Content: For this session we seek papers concerned with, but not necessarily limited to, addressing the following questions:
· Can resourcefulness lead to wastefulness? For example, does deriving power from renewable sources decrease motivation to conserve energy? Does recycling allow consumption levels to remain high?
· What challenges / tensions / unintended consequences attend the adoption of a particular resourceful behavior or infrastructure to address linked challenges? For example, biofuels’ purported contribution to climate change mitigation, energy security and rural development or incineration’s purported contribution to waste diversion, energy security, climate change mitigation and resilience of communities and cities.
· In instances where competition between resources occurs, what factors (e.g. efficiency of process or scale of infrastructure) affect the balance that is ultimately implemented?
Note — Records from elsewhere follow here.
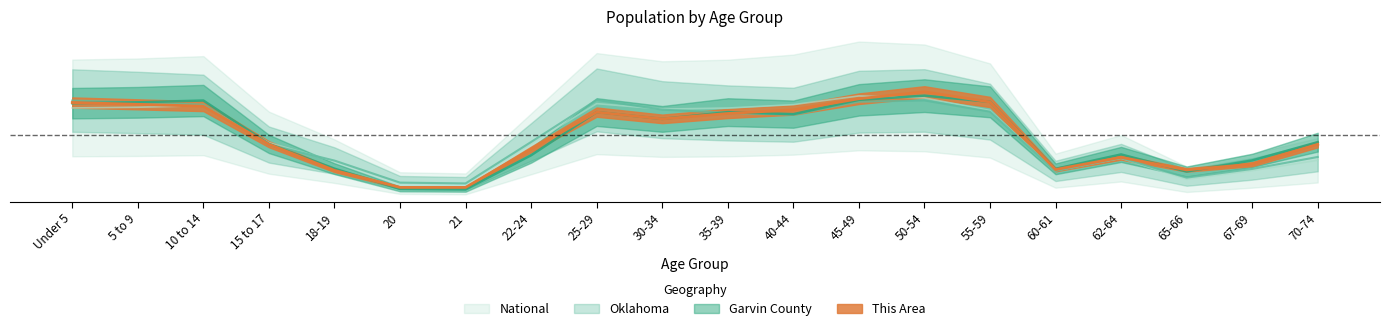

How many intersections are there between Oklahoma and Garvin County?

3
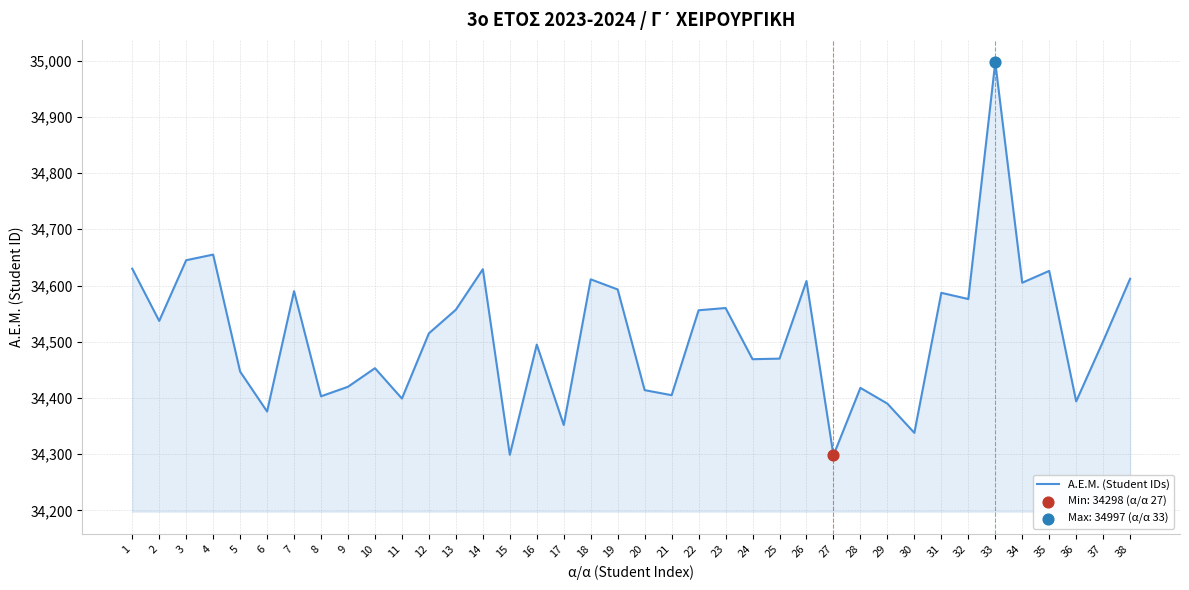

What is the change in value from 24 to 30?

-131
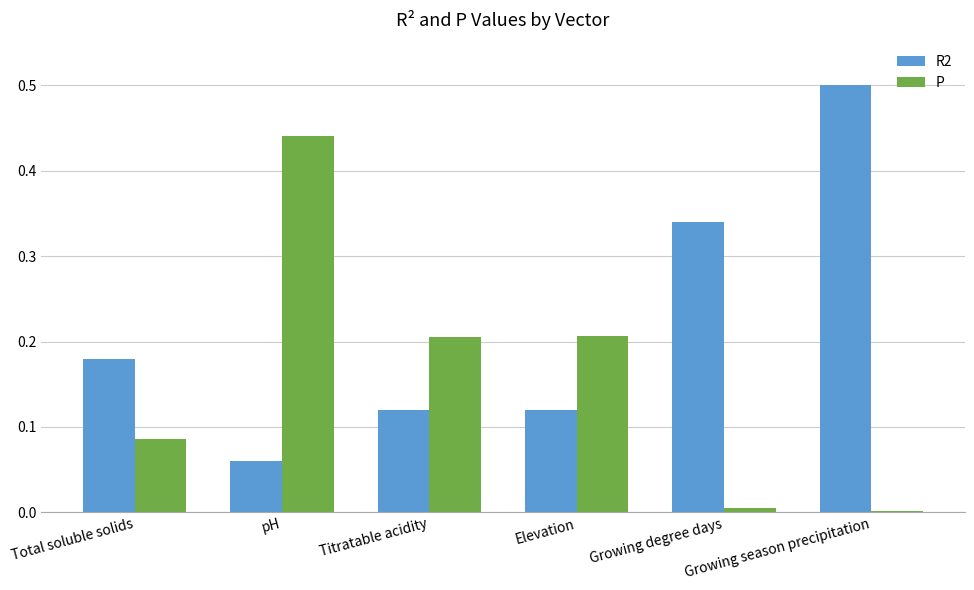

What is the sum of all P values?

0.9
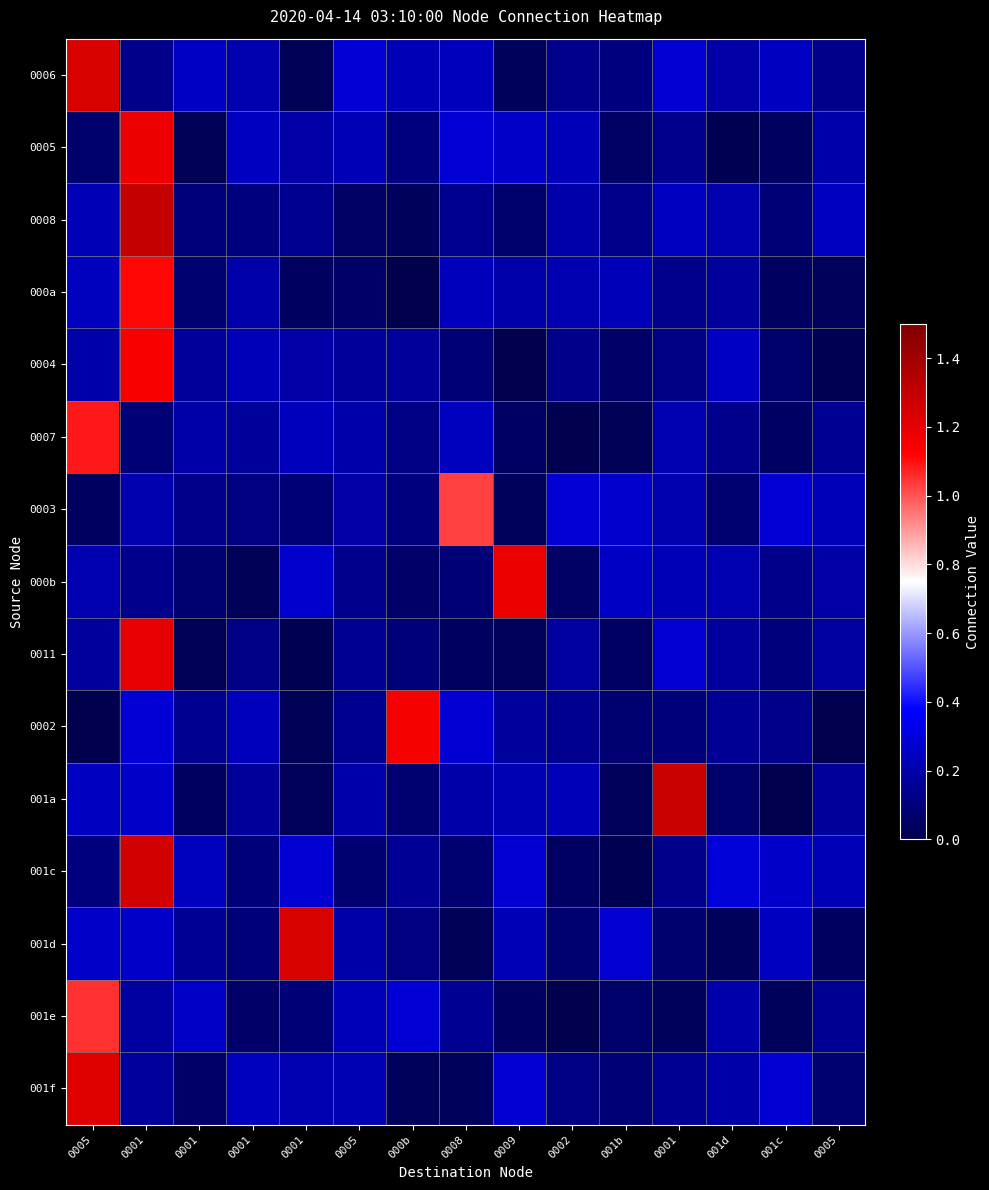

What is the maximum value shown in the chart?

1.3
Examples may include, “food versus fuel” (biofuels); “recycling versus incineration” (waste management), “service versus efficiency” (energy usage).
· What is the link between waste management systems and production systems? For example: nuclear waste disposal may affect decisions regarding nuclear power generation; extended producer responsibility enacted through waste legislation may affect how producers manufacture consumer goods.
· What is the influence of discourse or symbolic imagery in molding public acceptance of resourceful behaviours or infrastructure? Particularly those that seek to address uncertainty and doubt via positive promotion (e.g. recycling symbol).
· How do different actors (e.g. from government, non-government and private sector organizations) influence communities’ perceptions of resourcefulness and wastefulness?
· How has the role of communities in producing, managing throughput and end of life of resources changed over time?
· Who controls / owns / benefits from resourcefulness or wastefulness?
· Which theoretical constructs and / or methodological positions are used by researchers to deepen understanding of such phenomena?
· E-mail your abstract to the session organizers by September 17, 2014, ensuring that it conforms to CAGONT guidelines as specified at:http://www.yorku.ca/laps/geog/cagont/
· Session organizers will submit abstracts on behalf of authors and notify authors by September 19, 2014.
· Register for CAGONT, noting “early bird” deadline of September 12, 2014, by following instructions at: http://www.yorku.ca/laps/geog/cagont/
· Authors should submit their paper presentations to session organizers by October 23, 2014.